An optimizing compiler might even do this optimization for you (a process called ‘auto-vectorization). However, for more complex code, you might need to do it manually using “intrinsic” functions (e.g., _mm256_loadu_si256, _mm256_add_epi32, etc.).

Let us consider the simple case I describe, but where we process two arrays at once… using the same constant:

#include <x86intrin.h>
#include <stdint.h>
void process_avx2(const uint32_t *in1, const uint32_t *in2, size_t len) {
  // define the constant, 8 x 10001
  __m256i c = _mm256_set1_epi32(10001);
  const uint32_t *finalin1 = in1 + len;
  const uint32_t *finalin2 = in2 + len;
  for (; in1 + 8 <= finalin1; in1 += 8) {
    // load 8 integers into a 32-byte register
    __m256i x = _mm256_loadu_si256((__m256i *)in1);
    // add the 8 integers just loaded to the 8 constant integers
    x = _mm256_add_epi32(c, x);
    // store the 8 modified integers
    _mm256_storeu_si256((__m256i *)in1, x);
  };
  for (; in2 + 8 <= finalin2; in2 += 8) {
    // load 8 integers into a 32-byte register
    __m256i x = _mm256_loadu_si256((__m256i *)in2);
    // add the 8 integers just loaded to the 8 constant integers
    x = _mm256_add_epi32(c, x);
    // store the 8 modified integers
    _mm256_storeu_si256((__m256i *)in2, x);
  }
}

My expectation, until recently, was that optimizing compilers would keep the constant in a register, and never load it twice. Why would they?

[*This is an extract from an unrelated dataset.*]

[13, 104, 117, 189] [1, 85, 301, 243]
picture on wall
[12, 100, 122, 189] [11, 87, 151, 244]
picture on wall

Yet you can check that GCC loads the constant twice. You will recognize the assembly sequence:

mov          eax, 10001 // load 10001 in a general register
vpbroadcastd ymm1, eax  // broadcast 10001 to all elements

In this instance, other compilers (like LLVM) do better. However, in other instances, both LLVM and GCC happily load constants more than once. Only the Intel compiler (ICC) seems to be able to avoid this issue with some consistency.

The processor has more than enough vector registers, so it is not a register allocation issue. Of course, there are instances where it is best to avoid creating the constant, but you can check that even when the compiler ought to know that the constant is always needed, it may still create it twice. AVX-512 has introduced new mask types and they suffer from this effect as well.

Does it matter? In most cases, this effect should have little performance impact. It is almost surely only a few instructions of overhead per function.

It would be interesting to be able to instruct the compiler not to do reload the constants. You might think that the static keyword could help, but with LLVM, static vector variables may be protected by a lock, which probably makes your code even heavier.